Nevertheless, Sotomayor persisted: “Even if these nightmare scenarios never play out, and I pray they never do, the damage has been done. The relationship between the President and the people he serves has shifted irrevocably. In every use of official power, the President is now a king above the law.”
This was a clownish dissent. The president is not above the law, and the chief justice said precisely that in his majority opinion.
It could’ve been worse, I suppose. We could’ve had, say, a sitting congresswoman vow to draw up impeachment articles against those six rogue justices. Oh, wait.
Yes, the same people who were just weeks ago assailing Donald Trump for his justifiable attacks on the deeply conflicted Judge Juan Merchan in New York are themselves now attacking six justices of the Supreme Court.
Alexandria Ocasio-Cortez aside, the stakes of this case were spelled out, as they often are, by Justice Samuel Alito during oral arguments back in April:
Now, if an incumbent who loses a very close, hotly contested election knows that a real possibility after leaving office is not that the president is going to be able to go off into a peaceful retirement but that the president may be criminally prosecuted by a bitter political opponent, will that not lead us into a cycle that destabilizes the functioning of our country as a democracy?
It’s a republic, but whatever. The answer to Justice Alito’s question is yes.

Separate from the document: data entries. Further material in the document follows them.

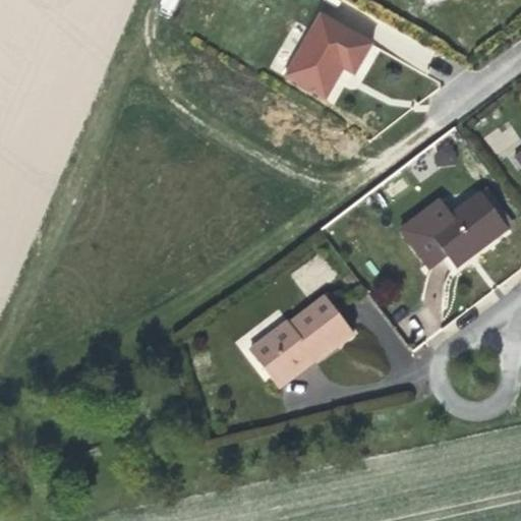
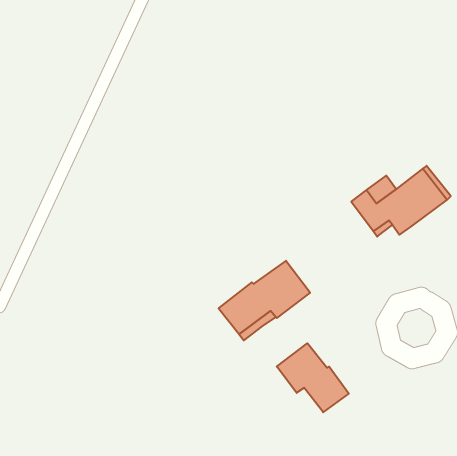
building: [284,13,371,99] -> none
building: none -> [277,343,349,412]

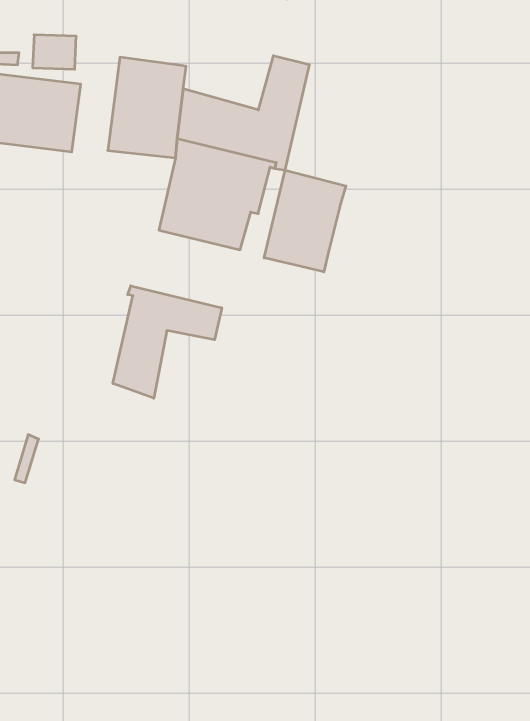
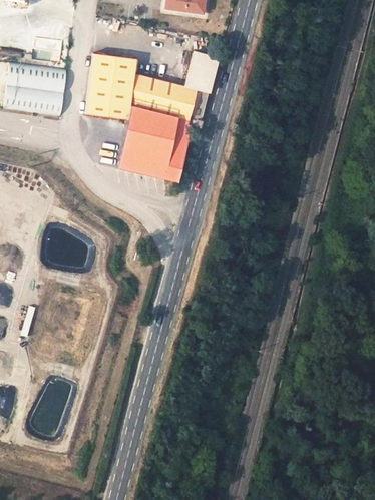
building: [264,170,346,272] -> none
building: [113,286,222,398] -> none

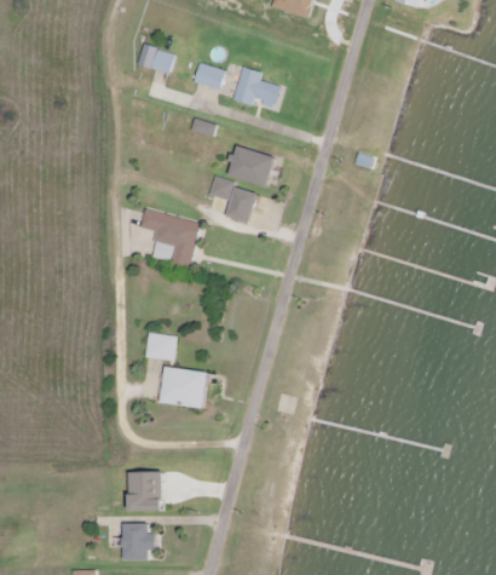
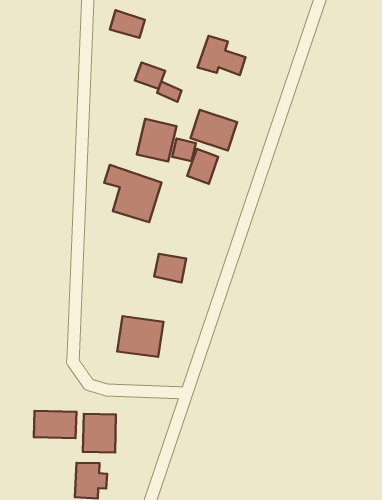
building: [192,63,224,90] -> [135,63,165,89]
building: none -> [137,119,176,161]
building: [144,333,177,362] -> [154,254,186,283]
building: none -> [34,411,76,438]

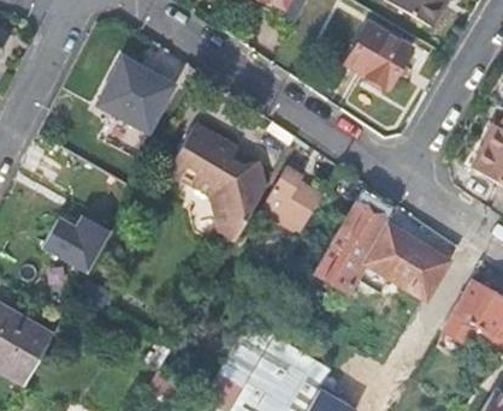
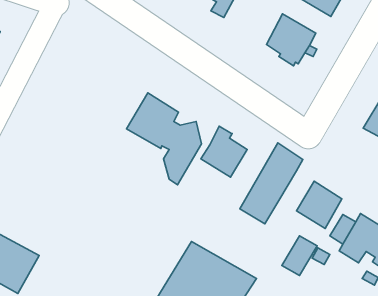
building: [96,55,174,133] -> none
building: [43,215,111,272] -> none
building: [363,225,409,276] -> [282,236,317,276]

The expanded answer is this: Look around you, you fools.
Let’s be clear: The office of the American president is in grave danger if its occupants are continually cowed into making decisions based not on what they think is right but on what they think will keep them out of a courtroom or a prison.

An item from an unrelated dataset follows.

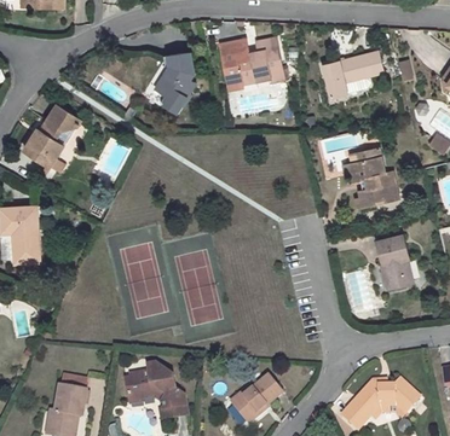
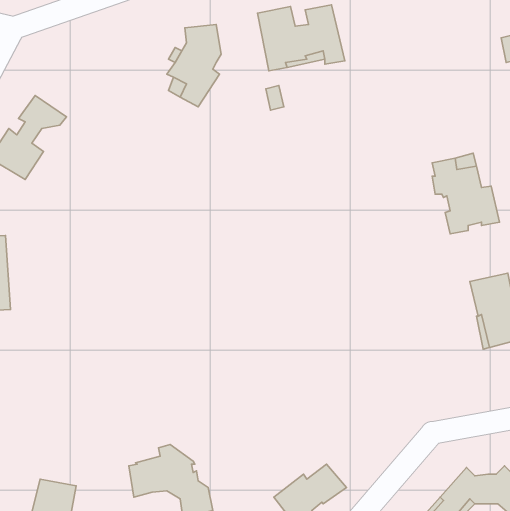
building: [322,51,383,98] -> none

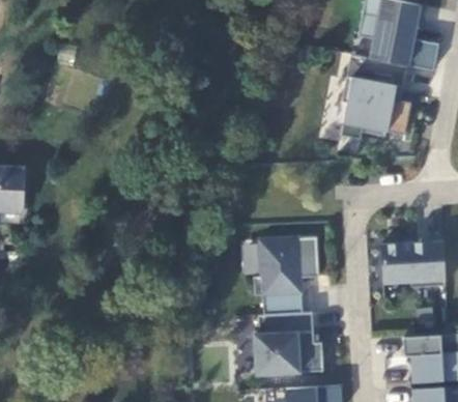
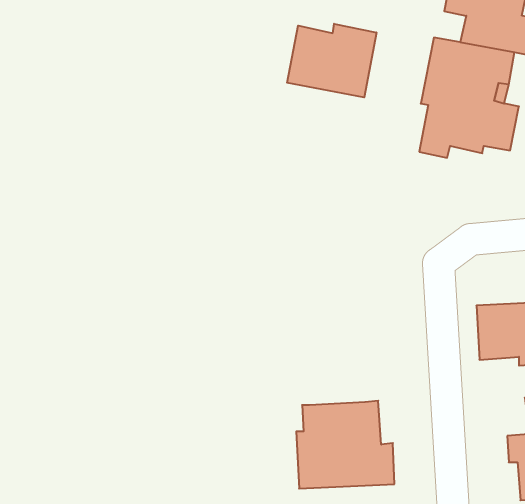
building: none -> [287,24,376,97]
building: [254,236,319,314] -> none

Said a deeply disappointed and perilously positioned Senate Majority Leader Chuck Schumer: “This disgraceful decision by the MAGA SCOTUS — which is comprised of 3 justices appointed by Trump himself — enables the former President to weaken our democracy by breaking the law. It undermines SCOTUS’s credibility and suggests political influence trumps all in our courts today.”

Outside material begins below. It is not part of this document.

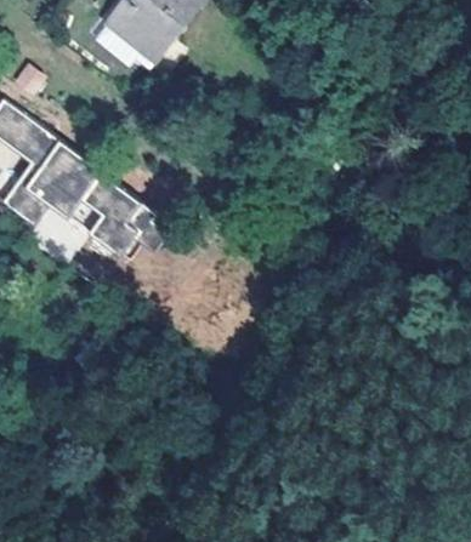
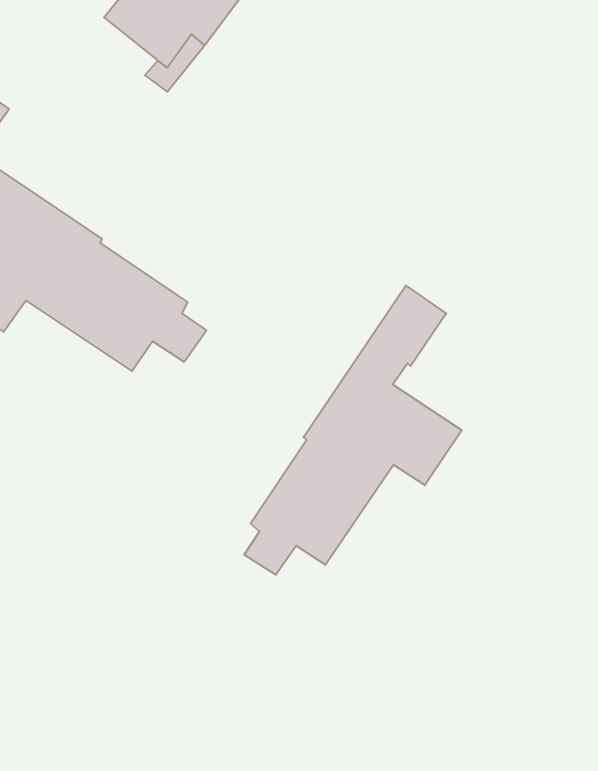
building: none -> [244,285,462,575]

No, Chuck, it strengthens our constitutional republic by forbidding politically motivated prosecutors from charging former presidents for their official actions while in office. Again, here’s Chief Justice Roberts: “The President enjoys no immunity for his unofficial acts, and not everything the President does is official.”
Joe Biden also mumbled in via teleprompter last night, past his bedtime, sporting a spray-on tan and having ingested enough drugs to seem less enfeebled. He said the High Court had done “a terrible disservice,” adding, “The American people will have to render a judgment about Donald Trump’s behavior. The American people must decide whether Trump’s assault on our democracy on January 6 makes him unfit for public office.”
This from the guy who’s taken unfitness for office to new heights. From the guy who boasted “They didn’t stop me” when the Supreme Court struck down his student loan giveaway, and he did it again by different means.
CNN’s Van Jones wins the Hyperbole Award for calling the decision “a license to thug,” to which constitutional law professor Jonathan Turley replied, “Well, if you drive through Washington, it seems like everyone is just breathing into paper bags today. … You just want to go up, put your arm around somebody and say, ‘It’s going to be okay.’ We have a Constitution that has survived for a reason.”
That we do. And we have a Supreme Court that peered into the abyss of political weaponization and said, “No, thanks,” not only for the sake of Donald Trump but for the sake of all future presidents, both Democrat and Republican.